OVVIETA’ LAPALISSIANE AGLI “STATI GENERALI” DEGLI “INDUSTRIALI”
3 FEBBRAIO 2016 – Si sarebbero riuniti gli “Stati generali dell’imprenditoria” per dire che una città deve avere una guida politica e amministrativa; che Ovidio con il suo Bimillenario è una buona occasione per proporre le eccellenze del territorio; che l’Abbazia celestiniana è uno spazio che offre opportunità turistiche e di sviluppo (più esattamente hanno parlato di ambiente adatto all’”industria convegnistica”); che il “no” a metanodotto, cementificio, monnezza varia non deve essere “senza se e senza ma” e “a prescindere”. E così lapalissianamente continuando.
Se si fossero chiesti perché nessuno di loro ha impiantato negli ultimi cinquant’anni uno stabilimento che fosse uno ed hanno sempre chiesto che venissero catapultati a Sulmona gli stabilimenti di grandi imprese (in crisi) con le quali vivere a contatto per spartire le briciole; se si fossero domandati perché la massima aspirazione per molti che si fregiano del titolo di “industriale” è quella di partecipare ai FAS per i supermercati e pagare settecento euro al mese chi lavora otto ore al giorno e fa gli straordinari, forse Sulmona, con il sindaco in carica o senza sindaco in carica, capirebbe perché tra dieci anni scenderà a quindicimila abitanti; prima della prossima convocazione degli “Stati generali”.
Ci fosse uno di loro che abbia detto a D’Alfonso quello che si merita per aver tagliato Sulmona e la Valle Peligna dai traffici stradali, autostradali e ferroviari. Si ammantano del rituale di “Stati generali” che, dai tempi immediatamente precedenti la Rivoluzione francese in poi, ha una carica di sfiga che è difficile trovarne di eguali, e finiscono sempre per dirsi quanto sono bravi. Eppure, invece di ritrovarsi nella “zona artigianale” dove un cardinale qualche anno fa passò rimanendo sbigottito per l’aria di cimitero che c’era, avrebbero potuto fare uno sforzo e chiedere agli imprenditori di Roccaraso come si fa una pista da sci, come si allestiscono gli impianti di risalita, come si costruiscono alberghi senza stare a chiedere sempre e soltanto la ripartizione di fondi europei e nazionali.
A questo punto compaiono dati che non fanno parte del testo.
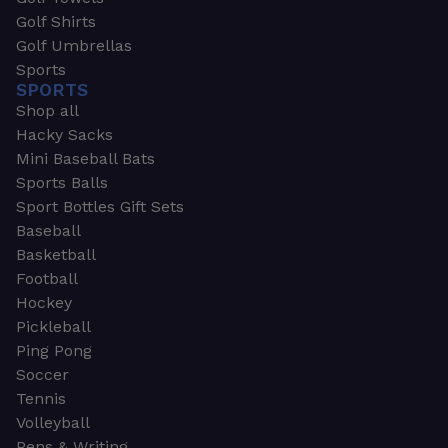
Golf Shirts
Golf Umbrellas
Sports
SPORTS
Shop all
Hacky Sacks
Mini Baseball Bats
Sports Balls
Sport Bottles Gift Sets
Baseball
Basketball
Football
Hockey
Pickleball
Ping Pong
Soccer
Tennis
Volleyball
Pens & Writing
E soprattutto senza ripetere la cantilena che anche gli impianti impattanti creano occupazione e agevolano la ripresa dell’economia: fa impresa chi crea qualcosa che altri non è riuscito ad intuire, oppure chi organizza meglio i fattori della produzione e rischia di persona, senza andare a rimorchio della programmazione pubblica. Questo diceva Einaudi, che non risulta abbia mai indetto gli “Stati generali”.
Nella foto: l’ulivo davanti alla sede del Nucleo Industriale, forse il simbolo dell’innovazione dal 1968 ad oggi.